§ DIRECTIVE
Take the lines of the data below from the very first through the line containing "Promessas dos Sagrados Coraç" and output them exactly, pictures excluded.

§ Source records

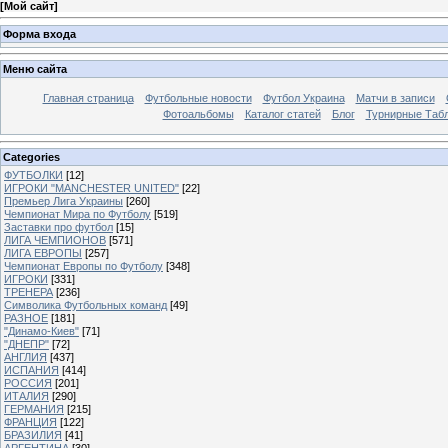
[
Мой сайт
]
Форма входа
Меню сайта
Главная страница
Футбольные новости
Футбол Украина
Матчи в записи
Фотоальбомы
Каталог статей
Блог
Турнирные Таб
Categories
ФУТБОЛКИ
[12]
ИГРОКИ "MANCHESTER UNITED"
[22]
Премьер Лига Украины
[260]
Чемпионат Мира по Футболу
[519]
Заставки про футбол
[15]
ЛИГА ЧЕМПИОНОВ
[571]
ЛИГА ЕВРОПЫ
[257]
Чемпионат Европы по Футболу
[348]
ИГРОКИ
[331]
ТРЕНЕРА
[236]
Символика Футбольных команд
[49]
РАЗНОЕ
[181]
"Динамо-Киев"
[71]
"ДНЕПР"
[72]
АНГЛИЯ
[437]
ИСПАНИЯ
[414]
РОССИЯ
[201]
ИТАЛИЯ
[290]
ГЕРМАНИЯ
[215]
ФРАНЦИЯ
[122]
БРАЗИЛИЯ
[41]
АРГЕНТИНА
[30]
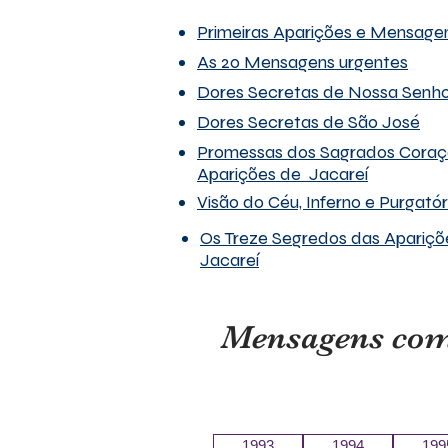
Primeiras Aparições e Mensage
As 20 Mensagens urgentes
Dores Secretas de Nossa Senh
Dores Secretas de São José
Promessas dos Sagrados Coraç
Aparições de Jacareí
Visão do Céu, Inferno e Purgatór
Os Treze Segredos das Apariçõ
Jacareí
Mensagens comu
1993
1994
199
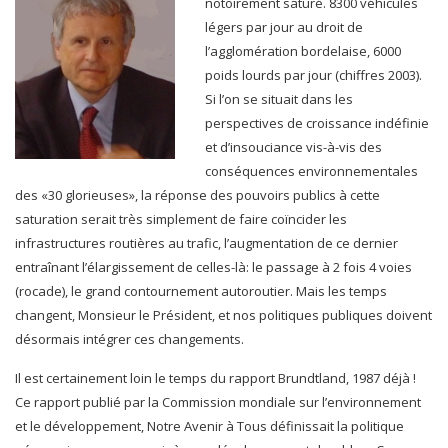
notoirement saturé. 8300 véhicules
légers par jour au droit de
l’agglomération bordelaise, 6000
poids lourds par jour (chiffres 2003).
Si l’on se situait dans les
perspectives de croissance indéfinie
et d’insouciance vis-à-vis des
conséquences environnementales
des «30 glorieuses», la réponse des pouvoirs publics à cette
saturation serait très simplement de faire coïncider les
infrastructures routières au trafic, l’augmentation de ce dernier
entraînant l’élargissement de celles-là: le passage à 2 fois 4 voies
(rocade), le grand contournement autoroutier. Mais les temps
changent, Monsieur le Président, et nos politiques publiques doivent
désormais intégrer ces changements.
Il est certainement loin le temps du rapport Brundtland, 1987 déjà !
Ce rapport publié par la Commission mondiale sur l’environnement
et le développement, Notre Avenir à Tous définissait la politique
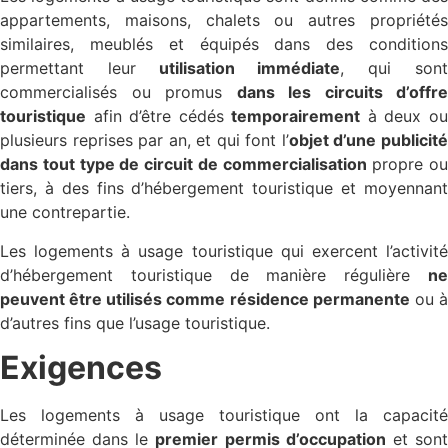
appartements, maisons, chalets ou autres propriétés
similaires, meublés et équipés dans des conditions
permettant leur
utilisation immédiate
, qui son
commercialisés ou promus
dans les circuits d’offre
touristique
afin d’être cédés
temporairement
à deux o
plusieurs reprises par an, et qui font l’
objet d’une publicit
dans tout type de circuit de commercialisation
propre ou
tiers, à des fins d’hébergement touristique et moyennant
une contrepartie.
Les logements à usage touristique qui exercent l’activité
d’hébergement touristique de manière régulière
ne
peuvent être utilisés comme résidence permanente
ou 
d’autres fins que l’usage touristique.
Exigences
Les logements à usage touristique ont la capacité
déterminée dans le
premier permis d’occupation
et son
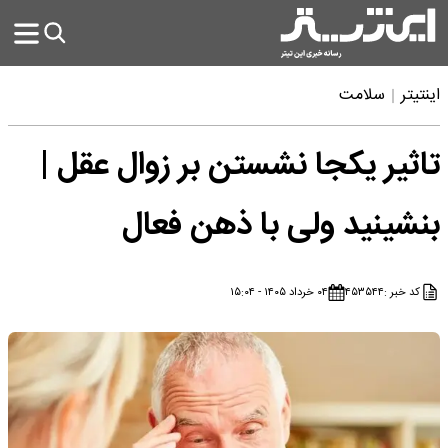
اینتیتر
سلامت
تاثیر یکجا نشستن بر زوال عقل |
بنشینید ولی با ذهن فعال
کد خبر :
۴۵۳۵۴۴
۰۴ خرداد ۱۴۰۵ - ۱۵:۰۴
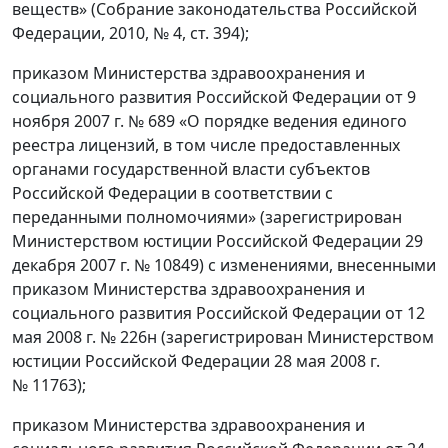
веществ» (Собрание законодательства Российской
Федерации, 2010, № 4, ст. 394);
приказом Министерства здравоохранения и
социального развития Российской Федерации от 9
ноября 2007 г. № 689 «О порядке ведения единого
реестра лицензий, в том числе предоставленных
органами государственной власти субъектов
Российской Федерации в соответствии с
переданными полномочиями» (зарегистрирован
Министерством юстиции Российской Федерации 29
декабря 2007 г. № 10849) с изменениями, внесенными
приказом Министерства здравоохранения и
социального развития Российской Федерации от 12
мая 2008 г. № 226н (зарегистрирован Министерством
юстиции Российской Федерации 28 мая 2008 г.
№ 11763);
приказом Министерства здравоохранения и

§ FINISHED TASK
[
Мой сайт
]
Форма входа
Меню сайта
Главная страница
Футбольные новости
Футбол Украина
Матчи в записи
Фотоальбомы
Каталог статей
Блог
Турнирные Таб
Categories
ФУТБОЛКИ
[12]
ИГРОКИ "MANCHESTER UNITED"
[22]
Премьер Лига Украины
[260]
Чемпионат Мира по Футболу
[519]
Заставки про футбол
[15]
ЛИГА ЧЕМПИОНОВ
[571]
ЛИГА ЕВРОПЫ
[257]
Чемпионат Европы по Футболу
[348]
ИГРОКИ
[331]
ТРЕНЕРА
[236]
Символика Футбольных команд
[49]
РАЗНОЕ
[181]
"Динамо-Киев"
[71]
"ДНЕПР"
[72]
АНГЛИЯ
[437]
ИСПАНИЯ
[414]
РОССИЯ
[201]
ИТАЛИЯ
[290]
ГЕРМАНИЯ
[215]
ФРАНЦИЯ
[122]
БРАЗИЛИЯ
[41]
АРГЕНТИНА
[30]
Primeiras Aparições e Mensage
As 20 Mensagens urgentes
Dores Secretas de Nossa Senh
Dores Secretas de São José
Promessas dos Sagrados Coraç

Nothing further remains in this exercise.